**Aim of the exercise**
Restate all of the entries exactly, each line as it stands.

**Records to process**
^^^^^^^^^^^^^^^^

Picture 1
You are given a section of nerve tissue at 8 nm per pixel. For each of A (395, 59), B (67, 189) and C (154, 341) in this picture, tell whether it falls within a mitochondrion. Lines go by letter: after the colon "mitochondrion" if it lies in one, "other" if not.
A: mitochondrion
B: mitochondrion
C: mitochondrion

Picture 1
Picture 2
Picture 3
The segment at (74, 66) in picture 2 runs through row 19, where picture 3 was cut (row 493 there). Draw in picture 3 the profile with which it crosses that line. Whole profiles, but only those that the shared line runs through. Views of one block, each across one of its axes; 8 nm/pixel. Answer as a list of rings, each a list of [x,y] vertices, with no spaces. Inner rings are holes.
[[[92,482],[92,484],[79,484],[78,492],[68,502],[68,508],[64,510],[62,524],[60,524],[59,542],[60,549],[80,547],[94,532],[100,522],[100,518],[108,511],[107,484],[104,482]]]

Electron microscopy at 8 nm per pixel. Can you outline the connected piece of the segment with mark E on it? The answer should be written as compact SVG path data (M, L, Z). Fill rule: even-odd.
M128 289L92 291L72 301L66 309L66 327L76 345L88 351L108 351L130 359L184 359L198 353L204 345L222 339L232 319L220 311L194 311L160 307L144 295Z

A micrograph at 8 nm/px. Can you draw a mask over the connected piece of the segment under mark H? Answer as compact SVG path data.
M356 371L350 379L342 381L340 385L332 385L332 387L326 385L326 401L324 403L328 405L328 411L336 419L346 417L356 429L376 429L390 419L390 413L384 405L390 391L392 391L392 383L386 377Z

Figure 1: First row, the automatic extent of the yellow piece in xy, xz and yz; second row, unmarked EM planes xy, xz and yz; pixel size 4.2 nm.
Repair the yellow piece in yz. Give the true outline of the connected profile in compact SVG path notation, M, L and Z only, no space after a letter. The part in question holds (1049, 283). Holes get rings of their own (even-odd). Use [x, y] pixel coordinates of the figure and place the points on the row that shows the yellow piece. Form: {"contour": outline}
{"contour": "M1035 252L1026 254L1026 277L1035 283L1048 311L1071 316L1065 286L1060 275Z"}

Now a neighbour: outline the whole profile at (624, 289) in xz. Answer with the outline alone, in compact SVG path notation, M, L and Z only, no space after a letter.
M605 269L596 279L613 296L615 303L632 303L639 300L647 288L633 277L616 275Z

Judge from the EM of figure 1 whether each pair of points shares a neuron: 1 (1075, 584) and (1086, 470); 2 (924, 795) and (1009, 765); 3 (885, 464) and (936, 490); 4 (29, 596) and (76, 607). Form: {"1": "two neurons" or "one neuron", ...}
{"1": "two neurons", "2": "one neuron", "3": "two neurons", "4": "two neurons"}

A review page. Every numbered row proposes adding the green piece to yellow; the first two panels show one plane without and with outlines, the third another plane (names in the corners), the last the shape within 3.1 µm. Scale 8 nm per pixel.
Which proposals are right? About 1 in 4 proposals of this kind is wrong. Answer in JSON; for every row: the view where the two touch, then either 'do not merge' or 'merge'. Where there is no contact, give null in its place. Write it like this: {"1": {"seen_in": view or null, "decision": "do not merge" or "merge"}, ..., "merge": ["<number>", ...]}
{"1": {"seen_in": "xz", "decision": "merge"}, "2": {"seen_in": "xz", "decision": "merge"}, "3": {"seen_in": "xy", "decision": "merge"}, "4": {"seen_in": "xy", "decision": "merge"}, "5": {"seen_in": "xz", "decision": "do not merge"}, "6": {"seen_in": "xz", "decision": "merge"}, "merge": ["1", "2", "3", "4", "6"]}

^^^^^^^^^^^^^^^^

**Result for this task**
Picture 1
You are given a section of nerve tissue at 8 nm per pixel. For each of A (395, 59), B (67, 189) and C (154, 341) in this picture, tell whether it falls within a mitochondrion. Lines go by letter: after the colon "mitochondrion" if it lies in one, "other" if not.
A: mitochondrion
B: mitochondrion
C: mitochondrion

Picture 1
Picture 2
Picture 3
The segment at (74, 66) in picture 2 runs through row 19, where picture 3 was cut (row 493 there). Draw in picture 3 the profile with which it crosses that line. Whole profiles, but only those that the shared line runs through. Views of one block, each across one of its axes; 8 nm/pixel. Answer as a list of rings, each a list of [x,y] vertices, with no spaces. Inner rings are holes.
[[[92,482],[92,484],[79,484],[78,492],[68,502],[68,508],[64,510],[62,524],[60,524],[59,542],[60,549],[80,547],[94,532],[100,522],[100,518],[108,511],[107,484],[104,482]]]

Electron microscopy at 8 nm per pixel. Can you outline the connected piece of the segment with mark E on it? The answer should be written as compact SVG path data (M, L, Z). Fill rule: even-odd.
M128 289L92 291L72 301L66 309L66 327L76 345L88 351L108 351L130 359L184 359L198 353L204 345L222 339L232 319L220 311L194 311L160 307L144 295Z

A micrograph at 8 nm/px. Can you draw a mask over the connected piece of the segment under mark H? Answer as compact SVG path data.
M356 371L350 379L342 381L340 385L332 385L332 387L326 385L326 401L324 403L328 405L328 411L336 419L346 417L356 429L376 429L390 419L390 413L384 405L390 391L392 391L392 383L386 377Z

Figure 1: First row, the automatic extent of the yellow piece in xy, xz and yz; second row, unmarked EM planes xy, xz and yz; pixel size 4.2 nm.
Repair the yellow piece in yz. Give the true outline of the connected profile in compact SVG path notation, M, L and Z only, no space after a letter. The part in question holds (1049, 283). Holes get rings of their own (even-odd). Use [x, y] pixel coordinates of the figure and place the points on the row that shows the yellow piece. Form: {"contour": outline}
{"contour": "M1035 252L1026 254L1026 277L1035 283L1048 311L1071 316L1065 286L1060 275Z"}

Now a neighbour: outline the whole profile at (624, 289) in xz. Answer with the outline alone, in compact SVG path notation, M, L and Z only, no space after a letter.
M605 269L596 279L613 296L615 303L632 303L639 300L647 288L633 277L616 275Z

Judge from the EM of figure 1 whether each pair of points shares a neuron: 1 (1075, 584) and (1086, 470); 2 (924, 795) and (1009, 765); 3 (885, 464) and (936, 490); 4 (29, 596) and (76, 607). Form: {"1": "two neurons" or "one neuron", ...}
{"1": "two neurons", "2": "one neuron", "3": "two neurons", "4": "two neurons"}

A review page. Every numbered row proposes adding the green piece to yellow; the first two panels show one plane without and with outlines, the third another plane (names in the corners), the last the shape within 3.1 µm. Scale 8 nm per pixel.
Which proposals are right? About 1 in 4 proposals of this kind is wrong. Answer in JSON; for every row: the view where the two touch, then either 'do not merge' or 'merge'. Where there is no contact, give null in its place. Write it like this: {"1": {"seen_in": view or null, "decision": "do not merge" or "merge"}, ..., "merge": ["<number>", ...]}
{"1": {"seen_in": "xz", "decision": "merge"}, "2": {"seen_in": "xz", "decision": "merge"}, "3": {"seen_in": "xy", "decision": "merge"}, "4": {"seen_in": "xy", "decision": "merge"}, "5": {"seen_in": "xz", "decision": "do not merge"}, "6": {"seen_in": "xz", "decision": "merge"}, "merge": ["1", "2", "3", "4", "6"]}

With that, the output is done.